**YOUR OBJECTIVE:** Look through the entries below and count every line in which "this" appears; reply with the number only.

**LISTED RECORDS:**
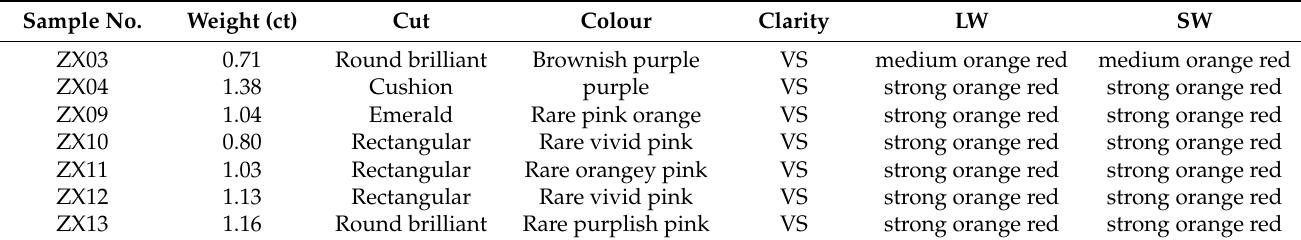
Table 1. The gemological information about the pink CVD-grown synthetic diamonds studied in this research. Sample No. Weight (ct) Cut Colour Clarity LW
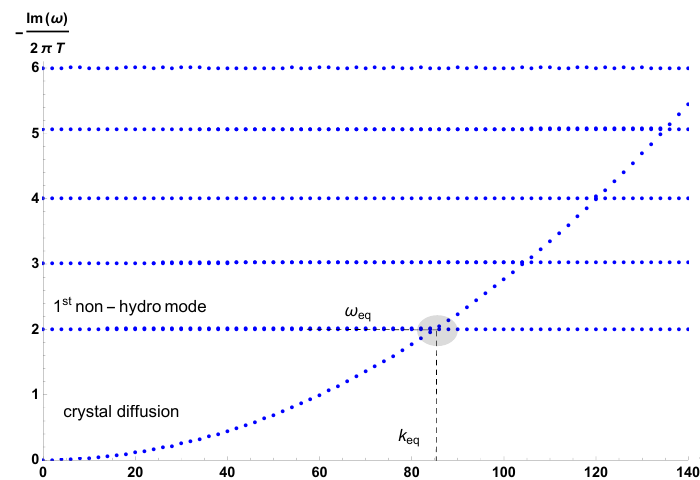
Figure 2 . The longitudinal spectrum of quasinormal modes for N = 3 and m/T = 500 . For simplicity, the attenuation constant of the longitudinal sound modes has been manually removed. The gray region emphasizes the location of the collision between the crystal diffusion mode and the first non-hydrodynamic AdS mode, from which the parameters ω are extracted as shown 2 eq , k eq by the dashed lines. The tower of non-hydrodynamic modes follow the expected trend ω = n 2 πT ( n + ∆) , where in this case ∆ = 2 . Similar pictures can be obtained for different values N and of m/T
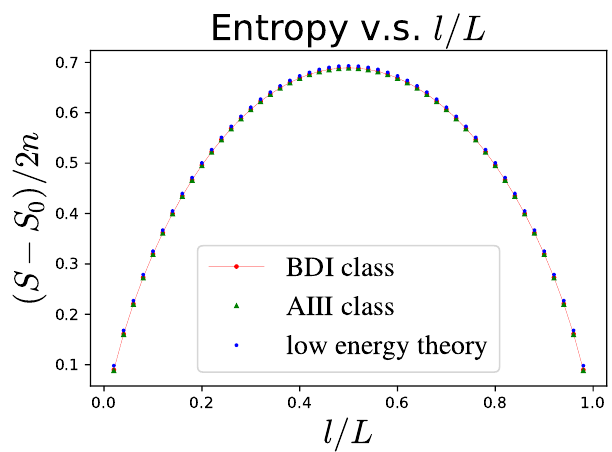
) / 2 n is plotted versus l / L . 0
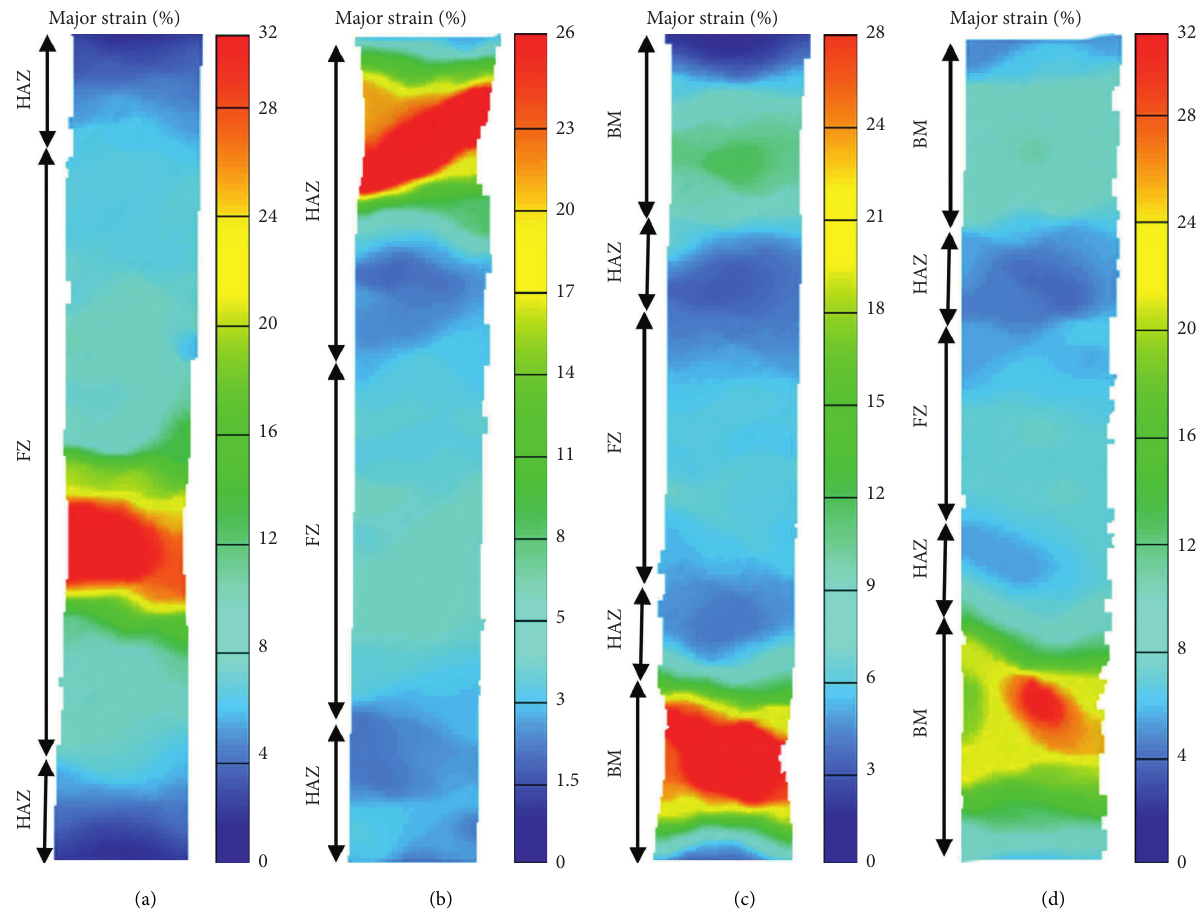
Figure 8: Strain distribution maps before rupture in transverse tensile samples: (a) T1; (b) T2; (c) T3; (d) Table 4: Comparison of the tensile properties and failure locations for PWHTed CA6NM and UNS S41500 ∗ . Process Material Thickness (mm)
---
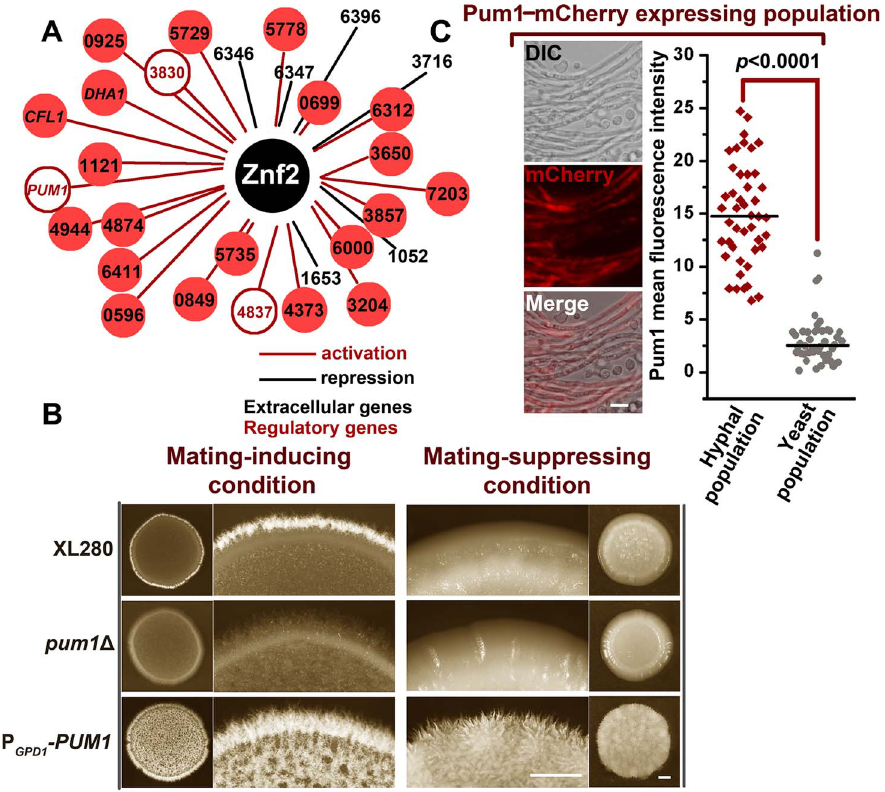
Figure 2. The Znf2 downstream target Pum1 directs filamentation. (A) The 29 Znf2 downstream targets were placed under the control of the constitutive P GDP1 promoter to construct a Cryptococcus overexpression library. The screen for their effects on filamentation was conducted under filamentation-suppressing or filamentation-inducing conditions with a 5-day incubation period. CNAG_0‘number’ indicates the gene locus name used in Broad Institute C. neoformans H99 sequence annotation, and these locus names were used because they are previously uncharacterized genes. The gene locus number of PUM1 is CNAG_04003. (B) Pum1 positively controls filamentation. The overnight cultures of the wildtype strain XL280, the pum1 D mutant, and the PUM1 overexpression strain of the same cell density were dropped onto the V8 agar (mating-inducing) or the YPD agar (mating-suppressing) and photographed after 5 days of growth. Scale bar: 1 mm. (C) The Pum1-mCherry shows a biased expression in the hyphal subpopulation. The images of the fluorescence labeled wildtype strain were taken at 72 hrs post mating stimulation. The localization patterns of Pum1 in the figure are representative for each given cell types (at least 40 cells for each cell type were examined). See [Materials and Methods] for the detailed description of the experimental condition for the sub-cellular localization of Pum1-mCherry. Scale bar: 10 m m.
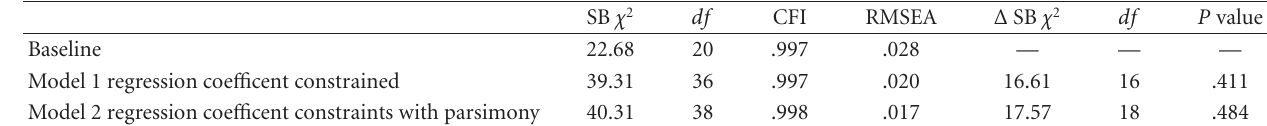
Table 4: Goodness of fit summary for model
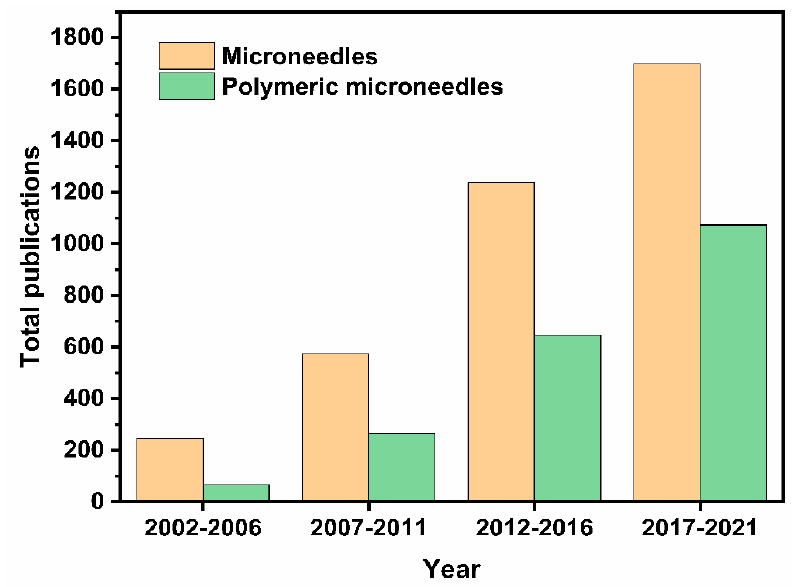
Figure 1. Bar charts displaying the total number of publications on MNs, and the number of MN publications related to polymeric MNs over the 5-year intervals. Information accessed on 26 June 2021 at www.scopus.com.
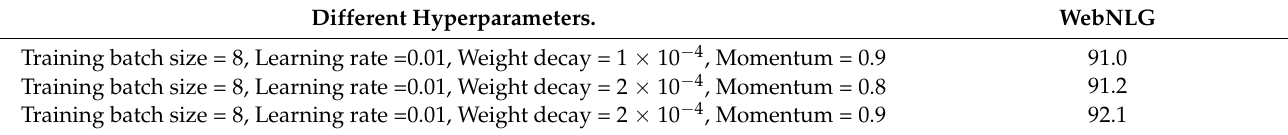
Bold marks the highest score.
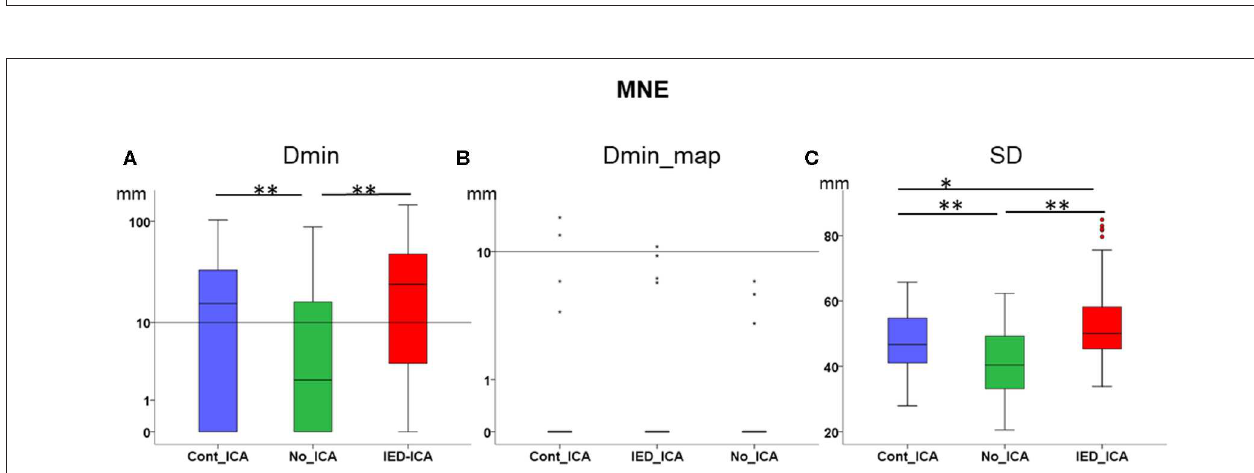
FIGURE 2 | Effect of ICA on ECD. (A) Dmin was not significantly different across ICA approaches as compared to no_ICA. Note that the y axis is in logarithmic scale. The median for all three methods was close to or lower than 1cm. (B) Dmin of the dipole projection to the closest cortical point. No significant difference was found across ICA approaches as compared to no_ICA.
...
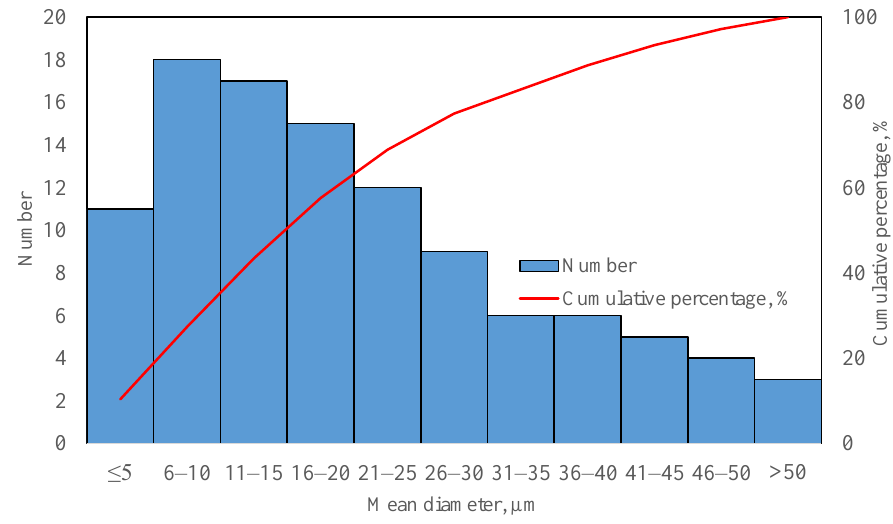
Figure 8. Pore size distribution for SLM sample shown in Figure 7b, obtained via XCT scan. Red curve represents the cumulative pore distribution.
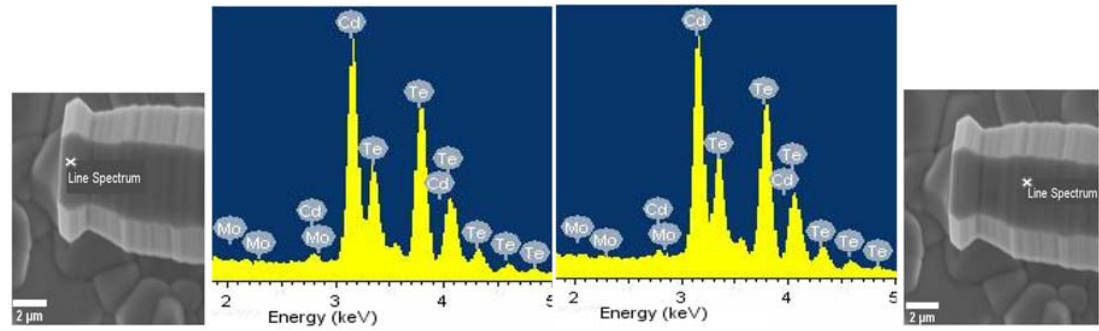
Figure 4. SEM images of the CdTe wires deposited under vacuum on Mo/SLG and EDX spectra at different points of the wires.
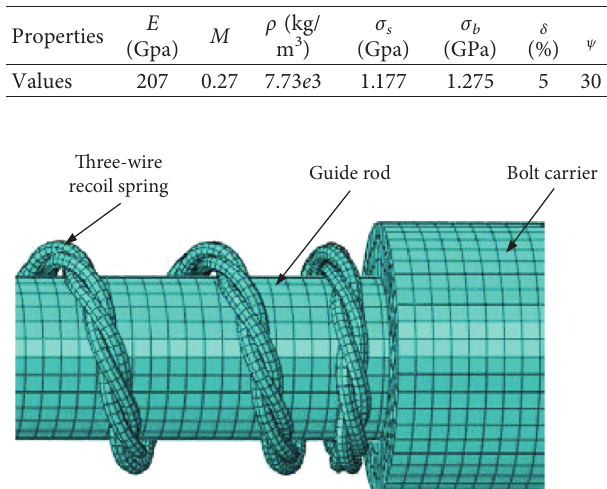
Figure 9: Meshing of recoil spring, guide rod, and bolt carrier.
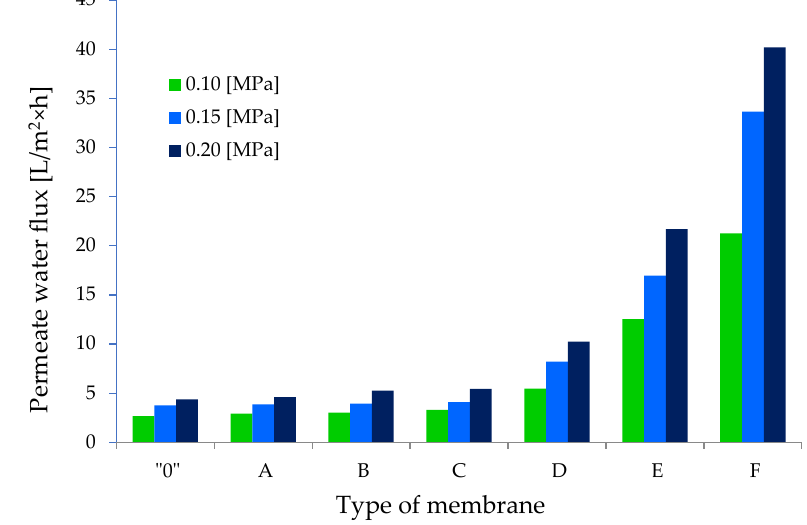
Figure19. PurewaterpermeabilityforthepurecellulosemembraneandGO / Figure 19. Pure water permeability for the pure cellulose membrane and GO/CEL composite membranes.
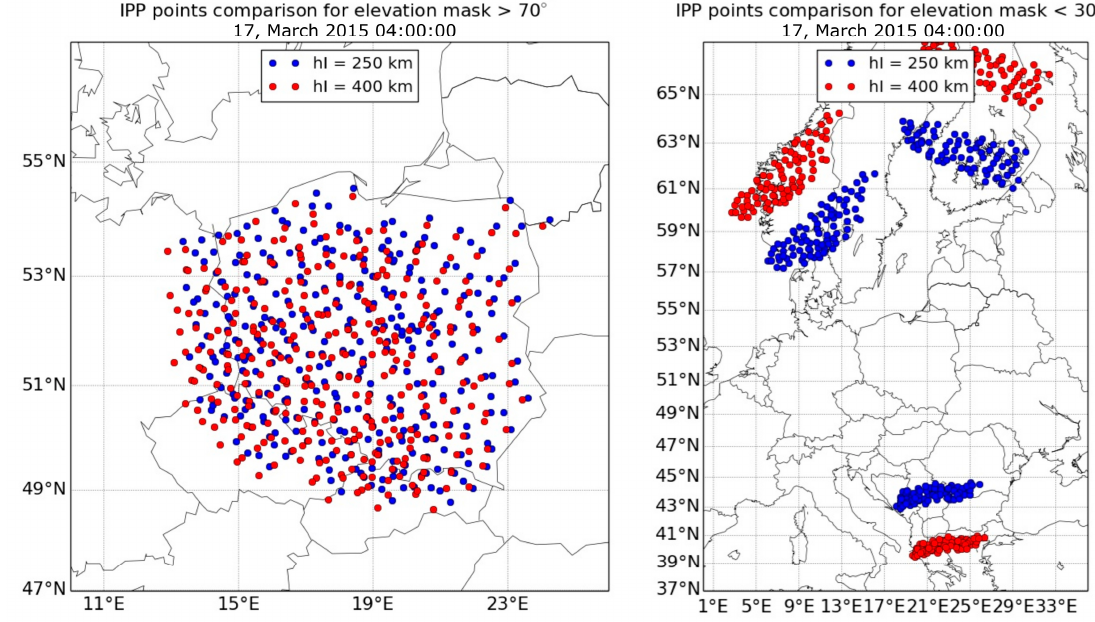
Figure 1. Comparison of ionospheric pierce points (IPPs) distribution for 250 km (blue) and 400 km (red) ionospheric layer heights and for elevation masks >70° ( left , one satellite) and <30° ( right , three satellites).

**SOLUTION:** 2